## Goal of the exercise
Can you repeat all of the following data line for line, without changing a single character?

## Data shown
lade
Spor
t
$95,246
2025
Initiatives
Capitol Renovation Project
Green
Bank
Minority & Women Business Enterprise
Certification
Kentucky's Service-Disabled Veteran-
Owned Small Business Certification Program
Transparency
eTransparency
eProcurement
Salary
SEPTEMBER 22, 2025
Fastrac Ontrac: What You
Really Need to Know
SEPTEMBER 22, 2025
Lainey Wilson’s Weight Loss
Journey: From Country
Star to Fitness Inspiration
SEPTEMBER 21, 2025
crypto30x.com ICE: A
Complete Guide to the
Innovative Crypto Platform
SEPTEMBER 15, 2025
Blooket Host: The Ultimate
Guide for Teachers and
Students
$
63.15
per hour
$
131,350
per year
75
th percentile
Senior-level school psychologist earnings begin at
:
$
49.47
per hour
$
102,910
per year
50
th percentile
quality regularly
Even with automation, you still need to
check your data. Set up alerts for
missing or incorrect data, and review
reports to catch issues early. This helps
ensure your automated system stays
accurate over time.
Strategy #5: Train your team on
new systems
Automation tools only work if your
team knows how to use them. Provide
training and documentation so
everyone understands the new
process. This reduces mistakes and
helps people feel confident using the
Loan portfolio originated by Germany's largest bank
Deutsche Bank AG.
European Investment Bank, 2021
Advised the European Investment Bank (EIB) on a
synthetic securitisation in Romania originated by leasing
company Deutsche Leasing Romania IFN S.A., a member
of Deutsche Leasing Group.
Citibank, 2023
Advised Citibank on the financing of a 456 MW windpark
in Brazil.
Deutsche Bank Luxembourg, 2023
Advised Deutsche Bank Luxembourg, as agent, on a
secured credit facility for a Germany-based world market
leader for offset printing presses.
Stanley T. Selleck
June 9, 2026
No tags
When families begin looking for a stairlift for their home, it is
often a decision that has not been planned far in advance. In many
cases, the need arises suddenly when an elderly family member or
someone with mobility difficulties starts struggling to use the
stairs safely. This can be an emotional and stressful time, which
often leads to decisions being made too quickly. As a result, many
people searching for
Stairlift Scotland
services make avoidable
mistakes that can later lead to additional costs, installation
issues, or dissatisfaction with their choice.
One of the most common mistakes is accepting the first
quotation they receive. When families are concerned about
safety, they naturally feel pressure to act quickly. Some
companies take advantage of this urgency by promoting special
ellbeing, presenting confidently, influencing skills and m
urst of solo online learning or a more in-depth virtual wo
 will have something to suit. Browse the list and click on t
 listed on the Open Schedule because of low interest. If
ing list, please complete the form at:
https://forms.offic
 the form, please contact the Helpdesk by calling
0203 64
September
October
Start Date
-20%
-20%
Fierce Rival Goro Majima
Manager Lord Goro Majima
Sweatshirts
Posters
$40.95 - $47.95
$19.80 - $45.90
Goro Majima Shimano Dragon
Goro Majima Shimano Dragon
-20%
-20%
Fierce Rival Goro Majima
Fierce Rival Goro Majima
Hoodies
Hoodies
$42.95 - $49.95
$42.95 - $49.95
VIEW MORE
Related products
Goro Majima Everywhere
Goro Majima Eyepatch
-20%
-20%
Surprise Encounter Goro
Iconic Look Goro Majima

## Answer to this problem
lade
Spor
t
$95,246
2025
Initiatives
Capitol Renovation Project
Green
Bank
Minority & Women Business Enterprise
Certification
Kentucky's Service-Disabled Veteran-
Owned Small Business Certification Program
Transparency
eTransparency
eProcurement
Salary
SEPTEMBER 22, 2025
Fastrac Ontrac: What You
Really Need to Know
SEPTEMBER 22, 2025
Lainey Wilson’s Weight Loss
Journey: From Country
Star to Fitness Inspiration
SEPTEMBER 21, 2025
crypto30x.com ICE: A
Complete Guide to the
Innovative Crypto Platform
SEPTEMBER 15, 2025
Blooket Host: The Ultimate
Guide for Teachers and
Students
$
63.15
per hour
$
131,350
per year
75
th percentile
Senior-level school psychologist earnings begin at
:
$
49.47
per hour
$
102,910
per year
50
th percentile
quality regularly
Even with automation, you still need to
check your data. Set up alerts for
missing or incorrect data, and review
reports to catch issues early. This helps
ensure your automated system stays
accurate over time.
Strategy #5: Train your team on
new systems
Automation tools only work if your
team knows how to use them. Provide
training and documentation so
everyone understands the new
process. This reduces mistakes and
helps people feel confident using the
Loan portfolio originated by Germany's largest bank
Deutsche Bank AG.
European Investment Bank, 2021
Advised the European Investment Bank (EIB) on a
synthetic securitisation in Romania originated by leasing
company Deutsche Leasing Romania IFN S.A., a member
of Deutsche Leasing Group.
Citibank, 2023
Advised Citibank on the financing of a 456 MW windpark
in Brazil.
Deutsche Bank Luxembourg, 2023
Advised Deutsche Bank Luxembourg, as agent, on a
secured credit facility for a Germany-based world market
leader for offset printing presses.
Stanley T. Selleck
June 9, 2026
No tags
When families begin looking for a stairlift for their home, it is
often a decision that has not been planned far in advance. In many
cases, the need arises suddenly when an elderly family member or
someone with mobility difficulties starts struggling to use the
stairs safely. This can be an emotional and stressful time, which
often leads to decisions being made too quickly. As a result, many
people searching for
Stairlift Scotland
services make avoidable
mistakes that can later lead to additional costs, installation
issues, or dissatisfaction with their choice.
One of the most common mistakes is accepting the first
quotation they receive. When families are concerned about
safety, they naturally feel pressure to act quickly. Some
companies take advantage of this urgency by promoting special
ellbeing, presenting confidently, influencing skills and m
urst of solo online learning or a more in-depth virtual wo
 will have something to suit. Browse the list and click on t
 listed on the Open Schedule because of low interest. If
ing list, please complete the form at:
https://forms.offic
 the form, please contact the Helpdesk by calling
0203 64
September
October
Start Date
-20%
-20%
Fierce Rival Goro Majima
Manager Lord Goro Majima
Sweatshirts
Posters
$40.95 - $47.95
$19.80 - $45.90
Goro Majima Shimano Dragon
Goro Majima Shimano Dragon
-20%
-20%
Fierce Rival Goro Majima
Fierce Rival Goro Majima
Hoodies
Hoodies
$42.95 - $49.95
$42.95 - $49.95
VIEW MORE
Related products
Goro Majima Everywhere
Goro Majima Eyepatch
-20%
-20%
Surprise Encounter Goro
Iconic Look Goro Majima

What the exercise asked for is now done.